‘Love means never having to say you’re sorry.’ Oh yeah?

What can you say about a simple romantic story that spent more than a year on the New York Times hardcover best-seller list, became the first modern blockbuster movie and saved Paramount films from collapse?

For myself, not much, because somehow I missed it. But London Independent columnist Liz Hoggard has this to say about the 1970 hit, Love Story, whose author, Erich Segal, died January 17.


I loved every minute of Love Story – from Ali MacGraw's severe parting and mini-kilts to the do-it-yourself-wedding. We swooned over Ryan O'Neal intoning, "What can you say about a 25-year-old girl who died? That she was beautiful. And brilliant. That she loved Mozart and Bach. And the Beatles. And me." But you know that movie sold women of my generation a pup. Romance is not like that.

The papers may be full of tributes to Erich Segal who wrote the screenplay for the 1970 film. Apparently he was a classical scholar and poet. But I'd argue he was a far more dangerous chick flick writer than the whole Mills and Boon oeuvre put together. Like most seven-year-old girls I grew up believing men liked feisty, working-class girls with dark hair and killer glasses.
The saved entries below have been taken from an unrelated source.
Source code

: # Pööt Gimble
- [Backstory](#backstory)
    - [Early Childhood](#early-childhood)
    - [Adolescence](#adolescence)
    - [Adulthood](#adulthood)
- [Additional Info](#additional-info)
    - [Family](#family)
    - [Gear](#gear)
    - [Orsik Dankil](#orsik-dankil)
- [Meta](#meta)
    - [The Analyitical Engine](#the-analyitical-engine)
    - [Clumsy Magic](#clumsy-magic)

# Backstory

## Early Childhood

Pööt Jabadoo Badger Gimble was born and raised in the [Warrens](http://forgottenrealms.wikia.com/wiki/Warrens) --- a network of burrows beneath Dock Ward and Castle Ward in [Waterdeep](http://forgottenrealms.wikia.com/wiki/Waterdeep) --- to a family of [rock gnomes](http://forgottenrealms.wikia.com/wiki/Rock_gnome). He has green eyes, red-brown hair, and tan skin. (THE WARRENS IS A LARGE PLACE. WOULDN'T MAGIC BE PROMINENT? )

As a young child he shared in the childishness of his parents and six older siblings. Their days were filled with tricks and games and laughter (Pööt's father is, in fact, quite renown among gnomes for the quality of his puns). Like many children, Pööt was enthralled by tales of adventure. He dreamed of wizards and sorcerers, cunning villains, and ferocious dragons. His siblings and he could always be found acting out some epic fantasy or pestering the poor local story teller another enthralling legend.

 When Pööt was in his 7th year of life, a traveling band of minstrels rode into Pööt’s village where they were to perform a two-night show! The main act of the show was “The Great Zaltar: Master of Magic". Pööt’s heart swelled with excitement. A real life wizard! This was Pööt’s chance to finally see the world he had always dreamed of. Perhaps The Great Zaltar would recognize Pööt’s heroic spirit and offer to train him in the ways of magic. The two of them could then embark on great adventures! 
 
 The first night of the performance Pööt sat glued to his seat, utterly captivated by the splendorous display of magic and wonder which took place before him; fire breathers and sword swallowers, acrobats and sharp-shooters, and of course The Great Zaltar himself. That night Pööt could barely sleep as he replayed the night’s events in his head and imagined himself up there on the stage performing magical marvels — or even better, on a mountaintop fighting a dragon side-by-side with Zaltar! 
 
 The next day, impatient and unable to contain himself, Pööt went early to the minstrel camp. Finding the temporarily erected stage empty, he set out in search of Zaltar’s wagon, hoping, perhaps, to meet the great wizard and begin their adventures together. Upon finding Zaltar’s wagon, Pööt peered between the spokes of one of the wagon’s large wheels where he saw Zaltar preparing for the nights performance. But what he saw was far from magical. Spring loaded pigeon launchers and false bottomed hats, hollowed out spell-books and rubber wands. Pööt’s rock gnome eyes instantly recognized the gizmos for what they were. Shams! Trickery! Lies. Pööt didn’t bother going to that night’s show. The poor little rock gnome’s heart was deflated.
Even when they're difficult and hate sport and win all the verbal duels. And die. Oh boy did I have a lot to learn. As for the immortal quote from the book: "Love means never having to say you're sorry" – every star-crossed lover soon finds out, it means saying sorry every day.

Agreed. And I guess that Mr Segal’s career as a classics professor did more for the class of 1970 than his movie scripts.